L’Albert du baryton Marc Scoffoni tient haut son rang d’époux et d’ami. La présence d’acteur est pleine, le timbre corsé, la déclamation énergique, la carrure claire. Il apporte également de la douceur, amoureuse ou amicale, dans son incarnation juste et nuancée, d’un rôle qui évite ainsi le conventionnel. Il sait enlever de la matière à son timbre, afin de produire une nuance mezzo piano attachante et ourlée, ou à l’inverse le lester de granit, quand sonne l’heure de vérité.

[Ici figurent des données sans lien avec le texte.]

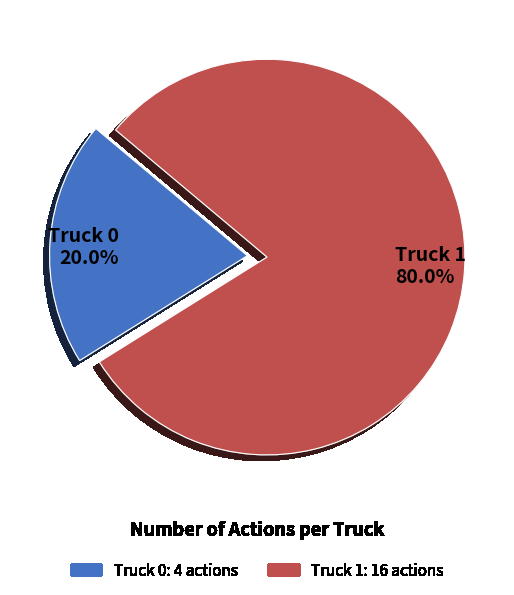

Which category accounts for the majority?

Truck 1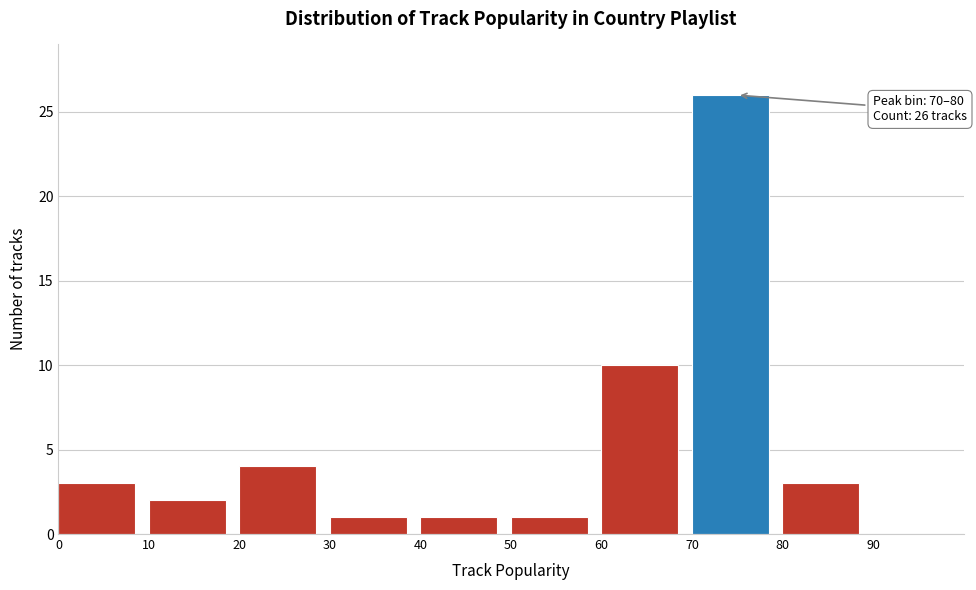

Over which range of the x-axis is the bar tallest?

70 to 80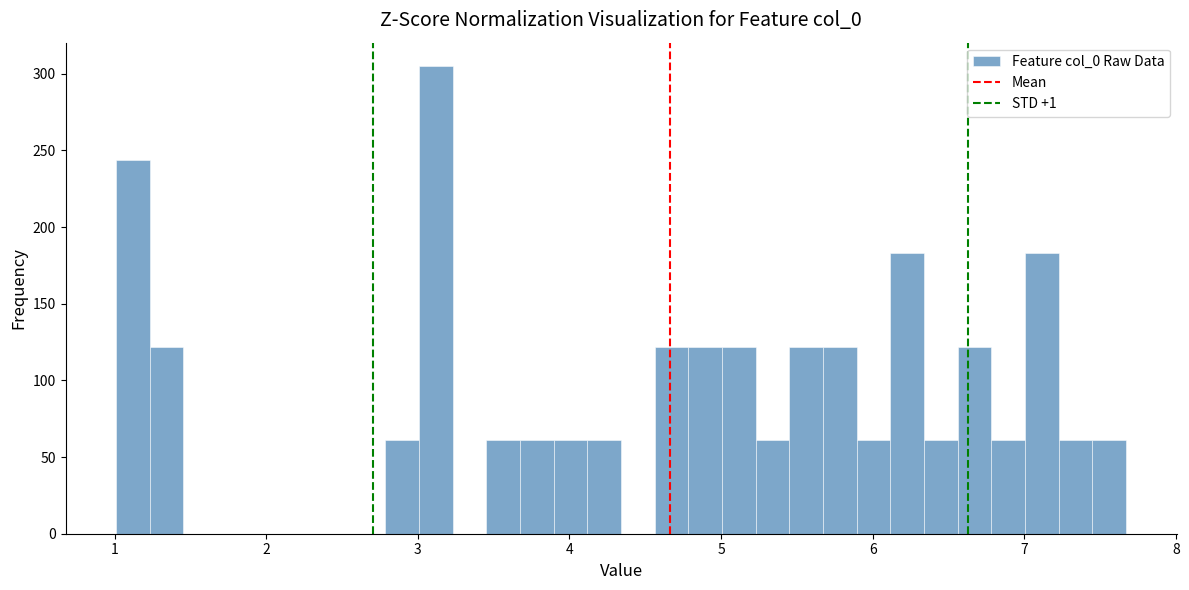

Read against the x-axis, roughly where is the centre of the tallest bar?

3.1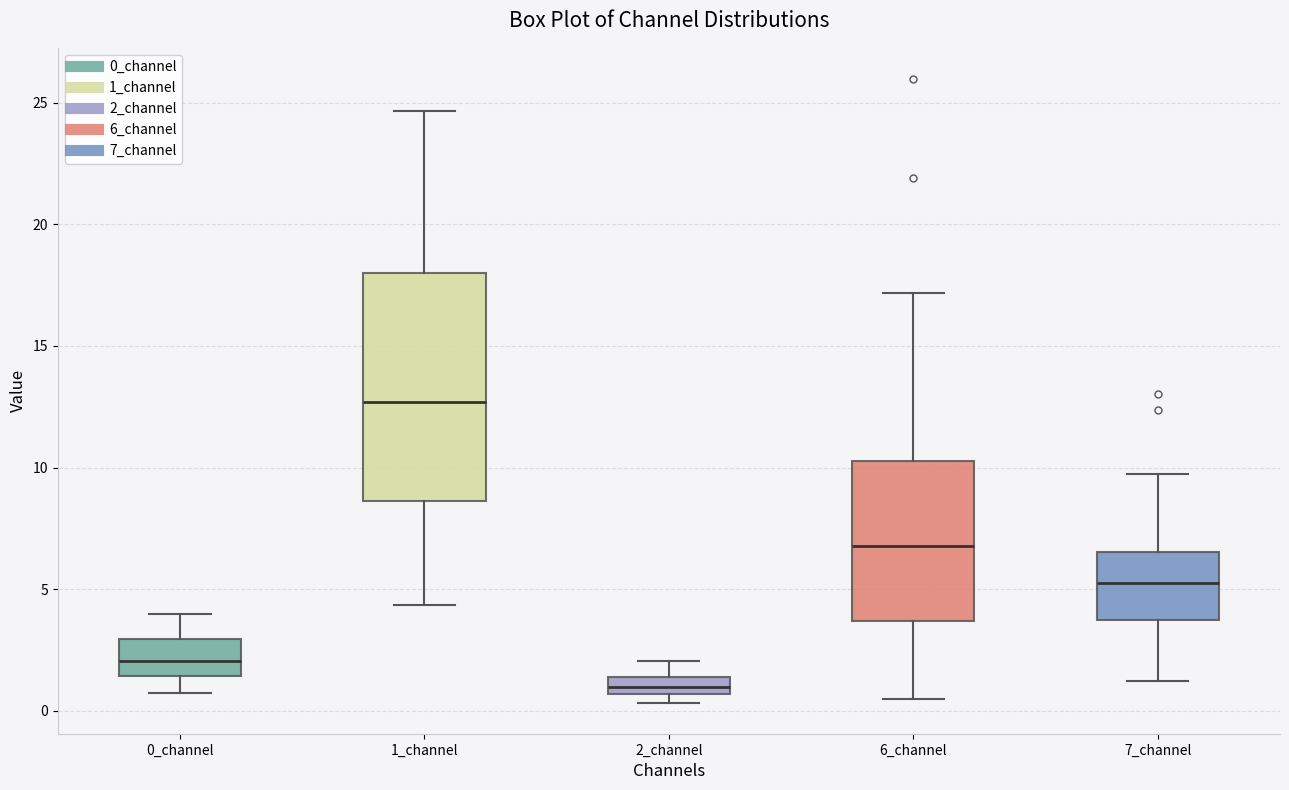

Comparing the boxes themselves (not the whiskers), which one is the tallest?

1_channel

Le Bailli Marc Barrard est un baryton à l’ample vibrato, au timbre mat et coffré de fusain, qui, en père tranquille, veille sur sa nuée d’enfants. En Johann, le baryton Jean-Marie Delpas, habitué de la scène marseillaise, est capable de tonitruer pour ses refrains, avec bonhomie et rondeur, simplicité et efficacité, sans pour autant couvrir ses comparses de son épais manteau. Le Schmidt du ténor Marc Larcher, autre habitué de la maison, lui donne la réplique, depuis une voix facile, immédiate, effervescente, qui ne s’embarrasse d’aucun tourment. Les rôles brefs de Bruhlmann (Cédric Brignone), Kätchen (Émilie Bernou) et de la Gouvernante (Maïté Estorez) viennent ajouter leurs fils solides à la tapisserie vocale qui anime le plateau.
Le chef d’orchestre Victorien Vanoosten (vainqueur du concours de l’Opéra de Marseille en 2015) revient dans la fosse phocéenne pour restituer une pâte sonore complexe, faite de profondeur et de pittoresque, d’intensité et de transparence, avec une fidélité à la hauteur du drame, du dramatisme à la précision pointilliste dans ses volutes les plus aériennes.
La Maîtrise des Bouches-du-Rhône fournit un joyeux contingent d’une huitaine d’enfants (préparés par Samuel Coquard), au timbre de petit lait, soigneusement déposé dans le moule de la diction française.
Le public, après avoir retenu son souffle pendant tout ce drame, mais désormais libéré de son masque, applaudit très longuement cette soirée.